AU Tips on how to move house smoothly
Property Here - Thursday, April 25, 2013
YOU have found the perfect house, done your sums and know you can afford it . . . then you look at a map. Gulp. Your dream home is across town.
Most of us move to unfamiliar territory at some point in our lives because of the personal and financial gains that can be made. But moving is always a major upheaval, and worse when you know nothing about your new home turf.
Realestate has looked at ways to fast track the adjustment.
"Moving house is one of the most stressful experiences individuals can go through but with a little thoughtful planning the move does not have to be as stressful,'' psychotherapist and family counsellor Tahlia Mandie said.
When a family relocates it is important parents start talking to their children about it weeks in advance.
"They will need time to grasp the idea and come to terms with a change,'' Ms Mandie said.
"If you are moving to a suburb that has friends you already know, maybe get the kids to talk to these friends beforehand or arrange a play date soon after the move. You can also help kids by trying to maintain a sense of routine and find out if it is possible for the kids to visit their new school.''
ON THE MOVE
The psychotherapist also advised those on the move to be realistic about the time it will take them to settle in.

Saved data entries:
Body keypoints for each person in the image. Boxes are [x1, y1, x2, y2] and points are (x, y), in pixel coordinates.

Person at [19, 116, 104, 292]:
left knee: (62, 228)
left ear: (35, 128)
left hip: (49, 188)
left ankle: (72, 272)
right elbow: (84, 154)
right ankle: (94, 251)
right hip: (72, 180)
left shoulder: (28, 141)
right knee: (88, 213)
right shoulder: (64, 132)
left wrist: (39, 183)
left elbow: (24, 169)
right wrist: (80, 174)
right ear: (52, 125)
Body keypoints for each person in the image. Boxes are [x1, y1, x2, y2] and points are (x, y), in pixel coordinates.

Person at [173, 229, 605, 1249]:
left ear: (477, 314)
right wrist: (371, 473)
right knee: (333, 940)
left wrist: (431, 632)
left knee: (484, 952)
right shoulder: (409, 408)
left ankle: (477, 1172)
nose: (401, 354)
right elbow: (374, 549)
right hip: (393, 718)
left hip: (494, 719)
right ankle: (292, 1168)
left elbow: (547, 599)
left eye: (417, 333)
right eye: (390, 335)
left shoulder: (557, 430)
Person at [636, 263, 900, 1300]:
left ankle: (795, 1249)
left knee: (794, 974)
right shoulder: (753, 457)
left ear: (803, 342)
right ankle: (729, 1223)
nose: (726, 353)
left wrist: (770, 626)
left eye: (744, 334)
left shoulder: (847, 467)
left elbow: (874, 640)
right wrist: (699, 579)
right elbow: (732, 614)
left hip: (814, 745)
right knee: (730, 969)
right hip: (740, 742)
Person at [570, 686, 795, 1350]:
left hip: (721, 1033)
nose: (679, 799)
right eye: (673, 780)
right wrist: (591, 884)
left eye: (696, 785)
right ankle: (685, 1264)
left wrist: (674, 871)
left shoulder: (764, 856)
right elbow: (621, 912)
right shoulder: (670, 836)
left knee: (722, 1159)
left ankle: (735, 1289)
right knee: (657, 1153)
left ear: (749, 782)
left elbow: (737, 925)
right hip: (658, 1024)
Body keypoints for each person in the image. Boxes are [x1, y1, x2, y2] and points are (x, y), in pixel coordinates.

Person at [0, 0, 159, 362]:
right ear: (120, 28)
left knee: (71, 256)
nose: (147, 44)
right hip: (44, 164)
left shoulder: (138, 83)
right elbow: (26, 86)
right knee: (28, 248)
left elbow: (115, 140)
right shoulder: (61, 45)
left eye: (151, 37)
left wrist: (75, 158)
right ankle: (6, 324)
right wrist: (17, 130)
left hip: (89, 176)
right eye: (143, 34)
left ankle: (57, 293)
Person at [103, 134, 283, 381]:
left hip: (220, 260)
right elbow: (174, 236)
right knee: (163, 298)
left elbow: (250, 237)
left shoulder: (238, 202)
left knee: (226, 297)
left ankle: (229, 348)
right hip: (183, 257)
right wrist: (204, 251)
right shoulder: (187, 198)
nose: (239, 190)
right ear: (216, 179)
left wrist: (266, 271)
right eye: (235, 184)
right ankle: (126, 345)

= Exercise tasks =
A. According to the moving-house article, why should parents start talking to their children about a relocation weeks in advance?
B. Copy out the passage of the moving-house article, starting at "Most of us move" and ending at "Ms Mandie said.".

= Answers by item =
A. Children will need time to grasp the idea and come to terms with a change, so the conversation should start weeks before the move.

B.
Most of us move to unfamiliar territory at some point in our lives because of the personal and financial gains that can be made. But moving is always a major upheaval, and worse when you know nothing about your new home turf.
Realestate has looked at ways to fast track the adjustment.
"Moving house is one of the most stressful experiences individuals can go through but with a little thoughtful planning the move does not have to be as stressful,'' psychotherapist and family counsellor Tahlia Mandie said.
When a family relocates it is important parents start talking to their children about it weeks in advance.
"They will need time to grasp the idea and come to terms with a change,'' Ms Mandie said.